I’ve never seen a room empty that fast. Those first-grade kids hit the playground door and exited the building before I had time to realize what was happening. The fierce Wyoming wind held the door open as it came into the room and ransacked the place like a gang of thieves. Stunned, I stood in the middle of a shaken snow globe, with papers flying all around me.

“Wait,” I yelled to the empty room. “Wait for me!” Off I ran after them. The wind was so strong that it pushed me along faster than I wanted to go.

“It’s a false alarm,” a teacher yelled as I blew past her door. “Go back to your room.”

I nodded my head when I flew by, but wanted to yell, “Yeah, lady, but first, I should probably retrieve the class.”

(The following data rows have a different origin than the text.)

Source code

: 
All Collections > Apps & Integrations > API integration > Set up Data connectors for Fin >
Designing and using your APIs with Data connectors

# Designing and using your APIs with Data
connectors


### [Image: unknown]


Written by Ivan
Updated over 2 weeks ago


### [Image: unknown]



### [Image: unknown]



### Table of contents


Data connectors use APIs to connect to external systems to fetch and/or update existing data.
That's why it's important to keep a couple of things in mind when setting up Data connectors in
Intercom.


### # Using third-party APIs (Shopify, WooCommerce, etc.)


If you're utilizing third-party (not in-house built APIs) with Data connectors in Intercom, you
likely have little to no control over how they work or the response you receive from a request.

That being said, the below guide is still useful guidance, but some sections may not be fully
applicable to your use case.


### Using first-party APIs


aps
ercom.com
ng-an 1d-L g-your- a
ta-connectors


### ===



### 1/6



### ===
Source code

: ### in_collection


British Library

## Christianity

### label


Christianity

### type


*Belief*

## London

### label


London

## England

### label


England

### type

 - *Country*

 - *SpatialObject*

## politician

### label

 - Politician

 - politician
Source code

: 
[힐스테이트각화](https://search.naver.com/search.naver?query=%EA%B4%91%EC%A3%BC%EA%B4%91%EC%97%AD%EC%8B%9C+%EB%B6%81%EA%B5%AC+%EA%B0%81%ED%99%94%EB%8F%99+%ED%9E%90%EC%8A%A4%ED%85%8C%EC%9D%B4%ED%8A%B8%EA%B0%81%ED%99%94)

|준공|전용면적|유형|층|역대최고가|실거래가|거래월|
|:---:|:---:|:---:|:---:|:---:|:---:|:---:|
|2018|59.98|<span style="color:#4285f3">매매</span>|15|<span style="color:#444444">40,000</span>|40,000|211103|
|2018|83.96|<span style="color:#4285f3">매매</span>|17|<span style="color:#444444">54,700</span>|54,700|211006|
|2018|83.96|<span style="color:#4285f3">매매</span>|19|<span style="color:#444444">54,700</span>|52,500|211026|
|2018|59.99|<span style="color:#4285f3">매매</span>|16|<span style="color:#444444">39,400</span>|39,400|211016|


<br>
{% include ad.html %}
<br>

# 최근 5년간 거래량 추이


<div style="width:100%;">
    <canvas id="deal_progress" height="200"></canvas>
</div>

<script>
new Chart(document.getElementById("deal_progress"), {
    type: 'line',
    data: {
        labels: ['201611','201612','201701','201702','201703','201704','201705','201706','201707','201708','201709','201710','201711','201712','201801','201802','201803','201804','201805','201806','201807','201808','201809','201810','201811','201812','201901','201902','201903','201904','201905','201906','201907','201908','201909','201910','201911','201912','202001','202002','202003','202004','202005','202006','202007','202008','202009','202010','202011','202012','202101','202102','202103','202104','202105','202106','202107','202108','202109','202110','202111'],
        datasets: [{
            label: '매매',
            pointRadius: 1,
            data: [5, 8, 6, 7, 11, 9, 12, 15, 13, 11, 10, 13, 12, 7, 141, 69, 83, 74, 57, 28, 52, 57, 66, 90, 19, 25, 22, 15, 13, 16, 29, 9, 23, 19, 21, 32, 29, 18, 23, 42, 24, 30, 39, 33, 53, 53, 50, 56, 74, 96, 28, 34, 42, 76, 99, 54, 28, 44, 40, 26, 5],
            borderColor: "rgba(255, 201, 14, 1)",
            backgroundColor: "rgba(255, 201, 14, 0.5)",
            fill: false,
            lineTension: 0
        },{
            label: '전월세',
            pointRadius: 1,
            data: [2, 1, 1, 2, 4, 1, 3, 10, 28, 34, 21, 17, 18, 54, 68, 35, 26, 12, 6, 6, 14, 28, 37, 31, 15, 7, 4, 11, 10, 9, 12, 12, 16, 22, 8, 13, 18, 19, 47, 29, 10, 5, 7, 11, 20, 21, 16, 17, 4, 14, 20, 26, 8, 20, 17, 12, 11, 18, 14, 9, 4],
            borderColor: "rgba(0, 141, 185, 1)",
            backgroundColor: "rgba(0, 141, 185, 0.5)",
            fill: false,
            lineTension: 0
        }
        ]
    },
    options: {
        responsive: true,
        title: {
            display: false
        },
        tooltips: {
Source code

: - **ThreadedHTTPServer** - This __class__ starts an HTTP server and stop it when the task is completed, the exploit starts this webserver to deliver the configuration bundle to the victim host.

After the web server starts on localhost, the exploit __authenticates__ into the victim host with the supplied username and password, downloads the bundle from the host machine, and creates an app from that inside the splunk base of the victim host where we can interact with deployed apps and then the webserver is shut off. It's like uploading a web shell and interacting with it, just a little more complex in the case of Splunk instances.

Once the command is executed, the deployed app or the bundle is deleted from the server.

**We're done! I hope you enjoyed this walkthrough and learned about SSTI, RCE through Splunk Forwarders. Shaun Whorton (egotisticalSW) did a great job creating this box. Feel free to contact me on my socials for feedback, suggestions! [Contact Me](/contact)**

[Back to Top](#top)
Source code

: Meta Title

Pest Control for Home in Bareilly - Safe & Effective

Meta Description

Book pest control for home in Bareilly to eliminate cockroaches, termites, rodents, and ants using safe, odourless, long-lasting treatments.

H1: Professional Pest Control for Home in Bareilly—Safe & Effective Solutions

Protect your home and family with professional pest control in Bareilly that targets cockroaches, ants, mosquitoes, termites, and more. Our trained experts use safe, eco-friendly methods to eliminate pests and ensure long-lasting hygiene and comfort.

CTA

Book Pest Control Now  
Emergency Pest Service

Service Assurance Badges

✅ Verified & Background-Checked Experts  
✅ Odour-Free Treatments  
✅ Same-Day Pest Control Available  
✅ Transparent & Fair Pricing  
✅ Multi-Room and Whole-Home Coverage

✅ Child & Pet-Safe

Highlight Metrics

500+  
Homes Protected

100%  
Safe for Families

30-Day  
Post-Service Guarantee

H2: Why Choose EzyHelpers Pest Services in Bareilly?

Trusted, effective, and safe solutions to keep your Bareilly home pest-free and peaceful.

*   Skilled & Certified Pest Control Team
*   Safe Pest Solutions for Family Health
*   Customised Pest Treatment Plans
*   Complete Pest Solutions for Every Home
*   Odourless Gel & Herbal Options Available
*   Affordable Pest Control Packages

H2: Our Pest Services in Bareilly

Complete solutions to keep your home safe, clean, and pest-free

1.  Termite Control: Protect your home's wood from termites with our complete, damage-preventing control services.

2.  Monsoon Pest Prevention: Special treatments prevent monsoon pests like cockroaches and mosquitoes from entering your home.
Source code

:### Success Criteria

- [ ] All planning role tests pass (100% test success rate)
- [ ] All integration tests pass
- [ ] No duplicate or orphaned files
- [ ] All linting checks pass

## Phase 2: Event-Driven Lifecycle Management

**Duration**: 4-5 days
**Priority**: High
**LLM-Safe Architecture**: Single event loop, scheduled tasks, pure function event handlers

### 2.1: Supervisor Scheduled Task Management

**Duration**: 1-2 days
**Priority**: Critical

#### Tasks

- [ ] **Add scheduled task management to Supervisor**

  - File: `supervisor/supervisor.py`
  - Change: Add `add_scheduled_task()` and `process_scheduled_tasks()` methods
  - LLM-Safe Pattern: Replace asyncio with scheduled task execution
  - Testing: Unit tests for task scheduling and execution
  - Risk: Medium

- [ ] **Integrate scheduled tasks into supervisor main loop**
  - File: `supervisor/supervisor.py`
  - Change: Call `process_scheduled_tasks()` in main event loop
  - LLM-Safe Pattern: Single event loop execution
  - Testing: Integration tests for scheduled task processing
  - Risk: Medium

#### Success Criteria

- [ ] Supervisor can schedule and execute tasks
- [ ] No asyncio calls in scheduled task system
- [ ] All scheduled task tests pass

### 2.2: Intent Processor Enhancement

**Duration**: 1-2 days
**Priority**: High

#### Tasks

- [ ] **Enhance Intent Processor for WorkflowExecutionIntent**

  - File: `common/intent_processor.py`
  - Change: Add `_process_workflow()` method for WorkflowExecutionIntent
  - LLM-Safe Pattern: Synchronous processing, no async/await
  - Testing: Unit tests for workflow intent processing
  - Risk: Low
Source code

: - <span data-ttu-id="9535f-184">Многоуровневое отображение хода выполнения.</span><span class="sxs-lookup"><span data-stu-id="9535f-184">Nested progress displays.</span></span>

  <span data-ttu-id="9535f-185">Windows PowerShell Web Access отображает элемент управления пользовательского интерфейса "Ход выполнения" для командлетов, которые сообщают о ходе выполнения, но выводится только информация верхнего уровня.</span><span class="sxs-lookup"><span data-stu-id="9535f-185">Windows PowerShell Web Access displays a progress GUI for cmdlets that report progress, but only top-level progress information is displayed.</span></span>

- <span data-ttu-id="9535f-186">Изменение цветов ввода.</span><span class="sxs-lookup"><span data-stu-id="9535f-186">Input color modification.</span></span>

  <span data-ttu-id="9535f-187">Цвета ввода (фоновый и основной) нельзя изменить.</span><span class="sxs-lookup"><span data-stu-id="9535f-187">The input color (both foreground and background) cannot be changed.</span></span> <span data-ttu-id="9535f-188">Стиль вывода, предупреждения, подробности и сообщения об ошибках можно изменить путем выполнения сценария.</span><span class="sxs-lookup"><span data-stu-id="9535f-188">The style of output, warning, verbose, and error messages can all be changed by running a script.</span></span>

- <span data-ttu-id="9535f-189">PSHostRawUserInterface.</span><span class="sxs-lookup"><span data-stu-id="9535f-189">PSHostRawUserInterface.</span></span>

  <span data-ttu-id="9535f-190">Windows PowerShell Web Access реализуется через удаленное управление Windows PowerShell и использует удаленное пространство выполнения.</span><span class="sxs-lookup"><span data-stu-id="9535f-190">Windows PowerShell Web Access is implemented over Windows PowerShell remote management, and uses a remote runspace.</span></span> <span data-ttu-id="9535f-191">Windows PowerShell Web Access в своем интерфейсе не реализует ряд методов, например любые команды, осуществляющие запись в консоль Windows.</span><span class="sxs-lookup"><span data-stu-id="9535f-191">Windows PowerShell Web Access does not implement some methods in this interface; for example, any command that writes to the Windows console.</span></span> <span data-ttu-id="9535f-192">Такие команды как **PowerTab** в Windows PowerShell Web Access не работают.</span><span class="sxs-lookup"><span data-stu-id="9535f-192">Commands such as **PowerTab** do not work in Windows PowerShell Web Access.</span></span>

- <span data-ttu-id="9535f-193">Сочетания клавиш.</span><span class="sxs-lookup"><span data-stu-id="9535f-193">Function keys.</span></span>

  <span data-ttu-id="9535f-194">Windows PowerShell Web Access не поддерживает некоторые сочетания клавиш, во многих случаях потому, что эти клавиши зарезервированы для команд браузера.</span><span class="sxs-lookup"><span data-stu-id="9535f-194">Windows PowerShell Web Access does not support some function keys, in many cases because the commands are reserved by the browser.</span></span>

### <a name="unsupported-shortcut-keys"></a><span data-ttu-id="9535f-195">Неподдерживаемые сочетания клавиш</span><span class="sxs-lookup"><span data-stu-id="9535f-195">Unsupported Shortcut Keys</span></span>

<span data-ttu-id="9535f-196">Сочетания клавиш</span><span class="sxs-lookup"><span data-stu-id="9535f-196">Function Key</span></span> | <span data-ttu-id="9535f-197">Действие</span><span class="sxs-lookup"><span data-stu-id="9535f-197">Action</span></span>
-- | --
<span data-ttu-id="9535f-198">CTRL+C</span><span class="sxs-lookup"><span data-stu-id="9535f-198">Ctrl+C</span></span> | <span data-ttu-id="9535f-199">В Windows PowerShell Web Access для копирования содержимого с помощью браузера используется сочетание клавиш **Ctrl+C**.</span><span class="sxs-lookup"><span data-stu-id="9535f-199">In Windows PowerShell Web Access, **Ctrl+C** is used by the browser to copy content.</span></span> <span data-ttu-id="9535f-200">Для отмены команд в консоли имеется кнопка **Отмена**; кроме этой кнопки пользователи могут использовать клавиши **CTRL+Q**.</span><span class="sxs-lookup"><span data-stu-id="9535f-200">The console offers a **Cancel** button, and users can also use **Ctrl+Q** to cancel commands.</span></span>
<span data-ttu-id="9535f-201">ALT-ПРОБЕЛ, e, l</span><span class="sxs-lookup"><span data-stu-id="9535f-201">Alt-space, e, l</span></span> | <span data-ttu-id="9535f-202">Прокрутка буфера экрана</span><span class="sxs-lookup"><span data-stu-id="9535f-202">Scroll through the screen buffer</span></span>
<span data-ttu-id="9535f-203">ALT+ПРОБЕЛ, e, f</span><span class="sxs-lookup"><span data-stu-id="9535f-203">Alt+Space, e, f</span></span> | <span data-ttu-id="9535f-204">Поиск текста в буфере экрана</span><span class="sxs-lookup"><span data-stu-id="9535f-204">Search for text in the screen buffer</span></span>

I saw the students ahead, stacked up against the back fence of the playground like tumbleweeds. They wouldn’t leave that fence until I joined them there, the biggest tumbleweed of all.
“There’s no fire!” I yelled into the roaring air. “We need to go back.” Slowly we made our way upwind, leaning low into the hurricane-force wind. When I opened the classroom door to enter, the Wyoming wind went inside with the children, much to their delight. They laughed and danced in the swirling papers until I managed to pull the door shut. Papers floated down around the children yelling with glee.

Papers several sheets thick, graded and ungraded, scattered and thoroughly mixed, covered their desks and the floor. How was I ever going to get the room back in order with only an hour left before school was out?

First-graders love games so I made it a game: pick up the papers and find out where they go. Math papers over here. Reading papers over there. Coloring papers over here. Once we had that sorted, we broke into groups and worked on matching the papers. The students loved the game. In fact, they loved it so much one little girl grabbed my leg and wouldn’t let go. “I love you, Mrs. Kjar,” she kept repeating as she looked up at me. I peeled her off me several times, but she kept coming back.

When the final bell rang, the room was in some semblance of order as I bid the students good-bye. I left the teacher a note on why things were not where they had been when she left and hoped she understood. They never called me to substitute there again. I’m not sure I would have gone back if they had.

I often think about that day and wonder if those students remember when they stood in a paper blizzard while their hapless substitute stood by wondering what to do. I hope they remember that with teamwork, we put everything back together.